:: DATA SHOWN ::

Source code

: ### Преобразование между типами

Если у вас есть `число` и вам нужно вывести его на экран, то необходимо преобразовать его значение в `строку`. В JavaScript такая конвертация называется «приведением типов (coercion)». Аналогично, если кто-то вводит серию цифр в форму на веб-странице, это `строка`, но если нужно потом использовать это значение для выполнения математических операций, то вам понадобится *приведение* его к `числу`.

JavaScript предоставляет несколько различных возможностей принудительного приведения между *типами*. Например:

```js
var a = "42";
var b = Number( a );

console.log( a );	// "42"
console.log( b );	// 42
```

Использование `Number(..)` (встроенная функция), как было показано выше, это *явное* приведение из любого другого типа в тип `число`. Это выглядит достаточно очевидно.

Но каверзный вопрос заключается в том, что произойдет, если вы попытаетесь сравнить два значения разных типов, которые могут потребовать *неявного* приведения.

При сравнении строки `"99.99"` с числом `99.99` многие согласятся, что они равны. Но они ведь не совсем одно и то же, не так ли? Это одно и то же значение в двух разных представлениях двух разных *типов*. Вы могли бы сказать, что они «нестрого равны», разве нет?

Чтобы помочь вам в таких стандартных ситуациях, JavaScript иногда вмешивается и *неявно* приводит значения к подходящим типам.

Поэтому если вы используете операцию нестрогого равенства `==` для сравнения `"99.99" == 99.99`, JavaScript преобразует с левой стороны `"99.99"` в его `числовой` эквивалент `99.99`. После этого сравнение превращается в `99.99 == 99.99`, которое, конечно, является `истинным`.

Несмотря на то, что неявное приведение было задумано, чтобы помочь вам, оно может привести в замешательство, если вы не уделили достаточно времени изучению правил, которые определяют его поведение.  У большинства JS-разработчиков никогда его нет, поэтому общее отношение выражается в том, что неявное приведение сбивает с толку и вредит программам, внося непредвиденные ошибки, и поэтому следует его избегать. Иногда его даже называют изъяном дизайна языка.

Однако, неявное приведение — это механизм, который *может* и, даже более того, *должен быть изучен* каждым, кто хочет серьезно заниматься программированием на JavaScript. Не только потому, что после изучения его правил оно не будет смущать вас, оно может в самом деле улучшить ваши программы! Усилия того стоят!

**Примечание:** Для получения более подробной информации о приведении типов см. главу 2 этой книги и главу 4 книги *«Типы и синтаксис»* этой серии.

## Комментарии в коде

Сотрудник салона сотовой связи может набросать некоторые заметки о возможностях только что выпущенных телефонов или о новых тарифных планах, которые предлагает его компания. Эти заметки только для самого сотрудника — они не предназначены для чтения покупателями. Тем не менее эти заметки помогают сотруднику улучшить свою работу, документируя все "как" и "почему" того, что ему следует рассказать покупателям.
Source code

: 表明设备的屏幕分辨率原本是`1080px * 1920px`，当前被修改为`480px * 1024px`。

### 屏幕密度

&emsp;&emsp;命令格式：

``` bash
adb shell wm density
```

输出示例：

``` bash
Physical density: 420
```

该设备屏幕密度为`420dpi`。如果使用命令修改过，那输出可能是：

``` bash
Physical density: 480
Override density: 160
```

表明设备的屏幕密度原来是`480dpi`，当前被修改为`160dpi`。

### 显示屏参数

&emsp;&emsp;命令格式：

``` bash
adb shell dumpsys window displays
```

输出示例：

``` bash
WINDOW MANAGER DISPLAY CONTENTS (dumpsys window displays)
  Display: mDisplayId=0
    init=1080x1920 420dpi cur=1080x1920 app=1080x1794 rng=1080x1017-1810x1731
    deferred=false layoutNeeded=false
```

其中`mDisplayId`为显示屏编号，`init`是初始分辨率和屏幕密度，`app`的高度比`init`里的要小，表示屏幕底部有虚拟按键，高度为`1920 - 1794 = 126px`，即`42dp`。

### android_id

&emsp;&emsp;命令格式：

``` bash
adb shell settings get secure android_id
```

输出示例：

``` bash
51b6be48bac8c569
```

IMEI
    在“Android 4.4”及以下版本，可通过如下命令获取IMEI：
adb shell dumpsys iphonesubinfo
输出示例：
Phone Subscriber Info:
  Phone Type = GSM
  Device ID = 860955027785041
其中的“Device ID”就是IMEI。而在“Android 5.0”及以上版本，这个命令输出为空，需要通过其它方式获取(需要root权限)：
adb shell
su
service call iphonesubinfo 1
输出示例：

:::

From the first line to the last, return the data exactly as written.

Source code

: ### Преобразование между типами

Если у вас есть `число` и вам нужно вывести его на экран, то необходимо преобразовать его значение в `строку`. В JavaScript такая конвертация называется «приведением типов (coercion)». Аналогично, если кто-то вводит серию цифр в форму на веб-странице, это `строка`, но если нужно потом использовать это значение для выполнения математических операций, то вам понадобится *приведение* его к `числу`.

JavaScript предоставляет несколько различных возможностей принудительного приведения между *типами*. Например:

```js
var a = "42";
var b = Number( a );

console.log( a );	// "42"
console.log( b );	// 42
```

Использование `Number(..)` (встроенная функция), как было показано выше, это *явное* приведение из любого другого типа в тип `число`. Это выглядит достаточно очевидно.

Но каверзный вопрос заключается в том, что произойдет, если вы попытаетесь сравнить два значения разных типов, которые могут потребовать *неявного* приведения.

При сравнении строки `"99.99"` с числом `99.99` многие согласятся, что они равны. Но они ведь не совсем одно и то же, не так ли? Это одно и то же значение в двух разных представлениях двух разных *типов*. Вы могли бы сказать, что они «нестрого равны», разве нет?

Чтобы помочь вам в таких стандартных ситуациях, JavaScript иногда вмешивается и *неявно* приводит значения к подходящим типам.

Поэтому если вы используете операцию нестрогого равенства `==` для сравнения `"99.99" == 99.99`, JavaScript преобразует с левой стороны `"99.99"` в его `числовой` эквивалент `99.99`. После этого сравнение превращается в `99.99 == 99.99`, которое, конечно, является `истинным`.

Несмотря на то, что неявное приведение было задумано, чтобы помочь вам, оно может привести в замешательство, если вы не уделили достаточно времени изучению правил, которые определяют его поведение.  У большинства JS-разработчиков никогда его нет, поэтому общее отношение выражается в том, что неявное приведение сбивает с толку и вредит программам, внося непредвиденные ошибки, и поэтому следует его избегать. Иногда его даже называют изъяном дизайна языка.

Однако, неявное приведение — это механизм, который *может* и, даже более того, *должен быть изучен* каждым, кто хочет серьезно заниматься программированием на JavaScript. Не только потому, что после изучения его правил оно не будет смущать вас, оно может в самом деле улучшить ваши программы! Усилия того стоят!

**Примечание:** Для получения более подробной информации о приведении типов см. главу 2 этой книги и главу 4 книги *«Типы и синтаксис»* этой серии.

## Комментарии в коде

Сотрудник салона сотовой связи может набросать некоторые заметки о возможностях только что выпущенных телефонов или о новых тарифных планах, которые предлагает его компания. Эти заметки только для самого сотрудника — они не предназначены для чтения покупателями. Тем не менее эти заметки помогают сотруднику улучшить свою работу, документируя все "как" и "почему" того, что ему следует рассказать покупателям.
Source code

: 表明设备的屏幕分辨率原本是`1080px * 1920px`，当前被修改为`480px * 1024px`。

### 屏幕密度

&emsp;&emsp;命令格式：

``` bash
adb shell wm density
```

输出示例：

``` bash
Physical density: 420
```

该设备屏幕密度为`420dpi`。如果使用命令修改过，那输出可能是：

``` bash
Physical density: 480
Override density: 160
```

表明设备的屏幕密度原来是`480dpi`，当前被修改为`160dpi`。

### 显示屏参数

&emsp;&emsp;命令格式：

``` bash
adb shell dumpsys window displays
```

输出示例：

``` bash
WINDOW MANAGER DISPLAY CONTENTS (dumpsys window displays)
  Display: mDisplayId=0
    init=1080x1920 420dpi cur=1080x1920 app=1080x1794 rng=1080x1017-1810x1731
    deferred=false layoutNeeded=false
```

其中`mDisplayId`为显示屏编号，`init`是初始分辨率和屏幕密度，`app`的高度比`init`里的要小，表示屏幕底部有虚拟按键，高度为`1920 - 1794 = 126px`，即`42dp`。

### android_id

&emsp;&emsp;命令格式：

``` bash
adb shell settings get secure android_id
```

输出示例：

``` bash
51b6be48bac8c569
```

IMEI
    在“Android 4.4”及以下版本，可通过如下命令获取IMEI：
adb shell dumpsys iphonesubinfo
输出示例：
Phone Subscriber Info:
  Phone Type = GSM
  Device ID = 860955027785041
其中的“Device ID”就是IMEI。而在“Android 5.0”及以上版本，这个命令输出为空，需要通过其它方式获取(需要root权限)：
adb shell
su
service call iphonesubinfo 1
输出示例：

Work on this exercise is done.